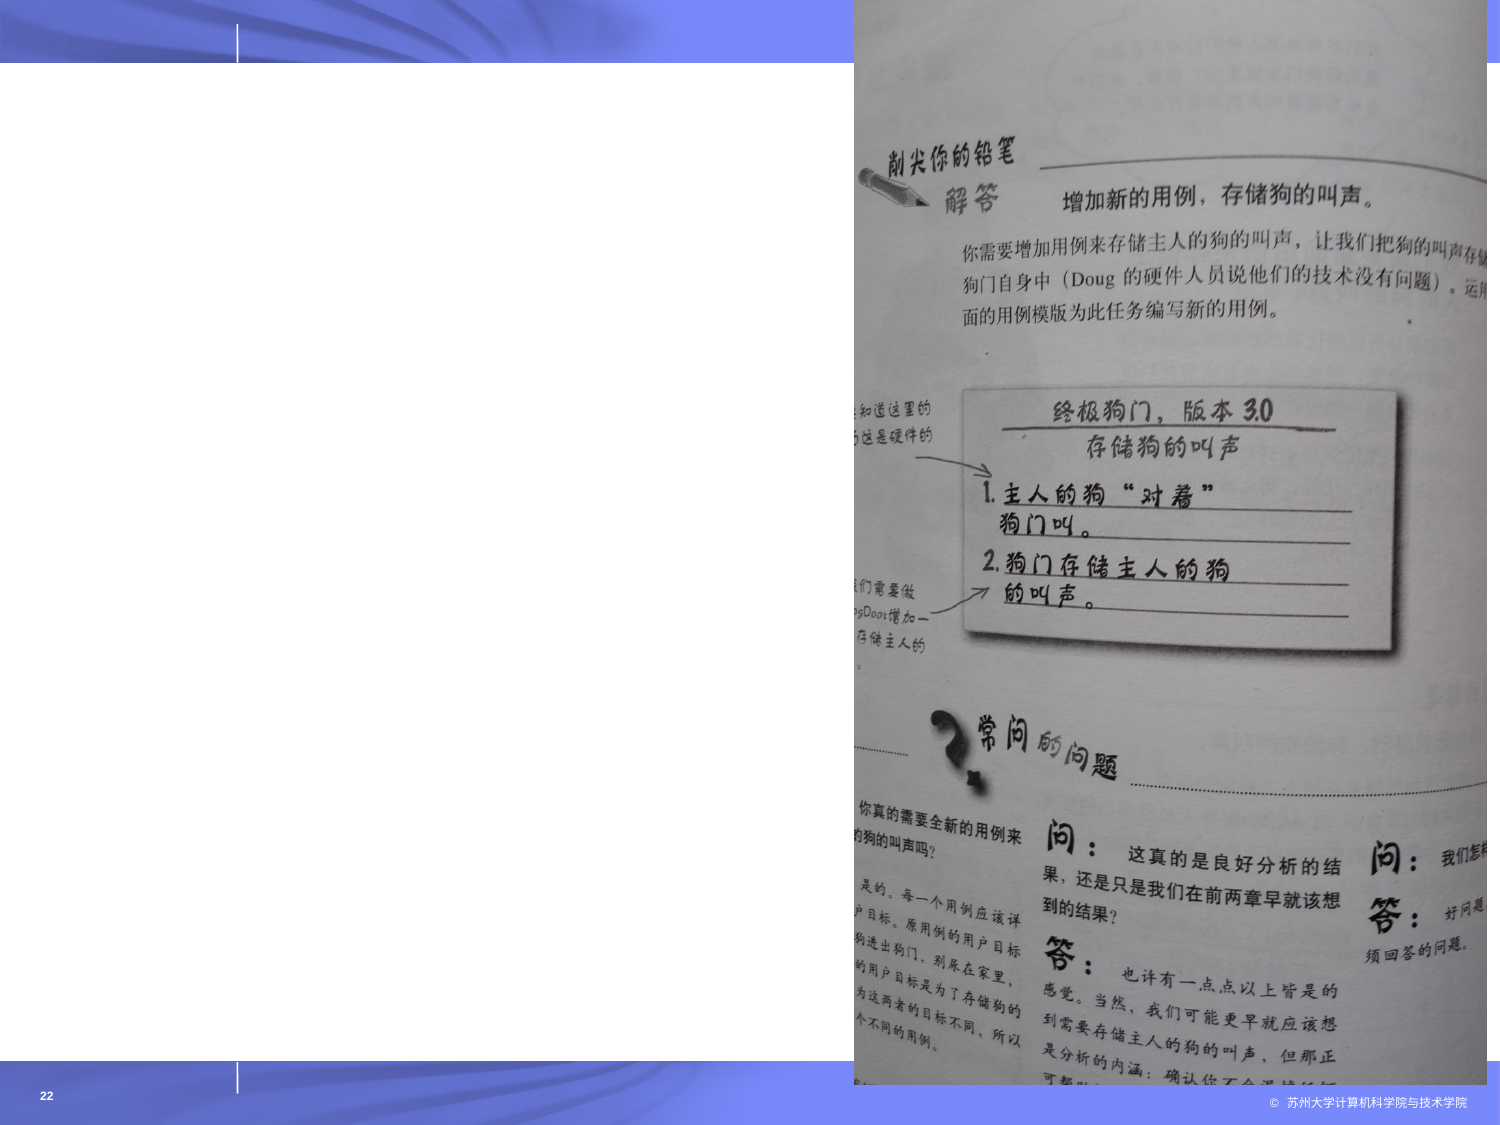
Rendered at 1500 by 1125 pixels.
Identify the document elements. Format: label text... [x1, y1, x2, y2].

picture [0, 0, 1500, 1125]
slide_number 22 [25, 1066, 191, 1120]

* * *

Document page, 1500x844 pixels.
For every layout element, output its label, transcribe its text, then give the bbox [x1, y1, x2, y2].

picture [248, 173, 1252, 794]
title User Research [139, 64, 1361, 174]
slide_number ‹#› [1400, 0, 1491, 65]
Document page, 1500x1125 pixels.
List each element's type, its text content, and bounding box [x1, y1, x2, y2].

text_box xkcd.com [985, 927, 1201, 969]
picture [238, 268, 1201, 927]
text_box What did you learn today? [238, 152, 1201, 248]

_Required action_.
Within the material above, how many lines contain "page"? Only the number should be given.

_Solution for this problem_.
2